Student Voice Newsletter: How to Feature Student Perspectives in School Communication

School newsletters written entirely by adults describe school from an adult perspective. That is a perspective families receive through every other channel: email from the principal, notes from teachers, information nights. The one perspective families almost never get through official school communication is the student's.
A newsletter that includes genuine student voice is immediately more interesting to read and more trusted by families, because students will say things adults do not, and families know it.
Start with a Student Q-and-A Column
The simplest way to add student voice is a regular Q-and-A feature where one student answers three to five questions per issue. The questions should be specific and designed to produce interesting answers, not generic ones.
Bad questions: "What is your favorite subject? What do you like about school?" These produce the flattest possible answers.
Better questions: "What is something you learned this semester that surprised you?" "What is a rule at this school you think should be changed, and why?" "What would you want a new student to know about this school that they would not find on the website?"
The last question in particular produces answers that families find genuinely illuminating and that students enjoy reading.
Create a Student-Written Section
One section of the newsletter, even just 100 to 150 words, written by a student or group of students gives the publication a different register that adults cannot fully replicate. It also creates a reason for students to read the newsletter themselves.
Work with a teacher or advisor to select student contributors. Rotate them across grade levels. Give them a brief, wide enough to know the scope and narrow enough to actually write something: "Write 100 to 150 words about something that happened at school this month that other families would want to know about. Do not write about events that were already announced. Write about something you actually noticed."
Edit for spelling and grammar. Do not edit for voice. The student's voice is the point.

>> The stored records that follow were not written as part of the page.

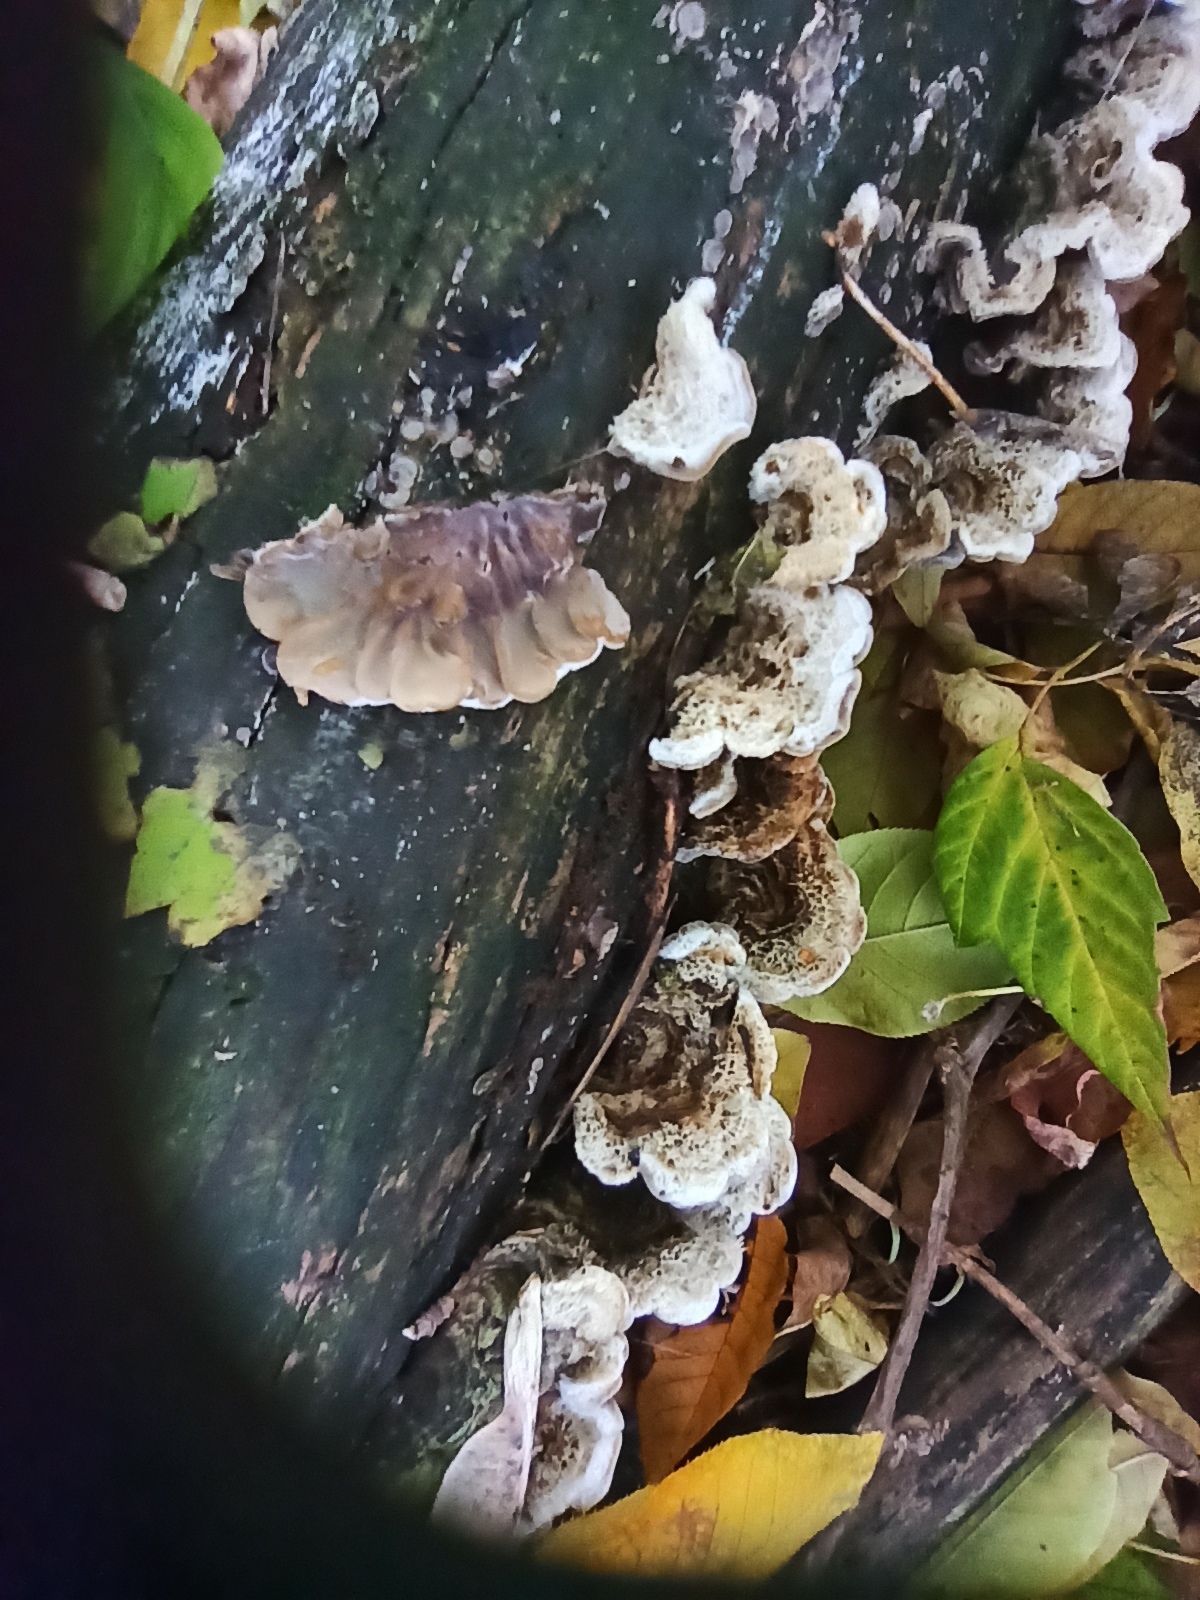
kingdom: Fungi
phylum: Basidiomycota
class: Agaricomycetes
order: Auriculariales
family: Auriculariaceae
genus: Auricularia
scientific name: Auricularia mesenterica
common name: Tripe fungus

Include Student Survey Results
If your school surveys students, even informally, publish the results. This does something no adult-written newsletter section can do: it shows families what students actually think, in aggregate, about their school experience.
"We asked 220 students: 'What is the one thing you would change about lunch period?' The top three answers: more time (41 percent), more seating options including outside (28 percent), and better vegetarian options (19 percent). We are bringing this data to the building committee meeting next week."
The act of publishing the survey results and connecting them to a next step tells students that their opinions are taken seriously. That signal matters more than the specific issue.
Feature Student Work as Primary Content
Student writing, art, data analysis, and performance does not need to be described. It can be published directly. A newsletter that includes an excerpt from a student's essay, a reproduction of a piece of student art, or a quote from a student presentation is showing families something real about what learning looks like at the school.
"Below is an excerpt from Priya's seventh-grade research paper on water access in her grandmother's home state of Tamil Nadu, India. The full paper is on display in the main hallway through March 15th."
Get appropriate permissions. Then publish the work as primary content, not as an illustration of a story about what students are doing.
Create a Student Editorial Role
For middle and high school newsletters, consider establishing a formal student editor role. One student per semester reviews draft content before publication and contributes feedback from a student perspective.
The student editor does not control the content. They read it and answer one question: "Is there anything in here that is inaccurate, misleading, or that students would read differently than the adults who wrote it?" That question catches more meaningful errors than any adult editing pass will, because students know things adults do not.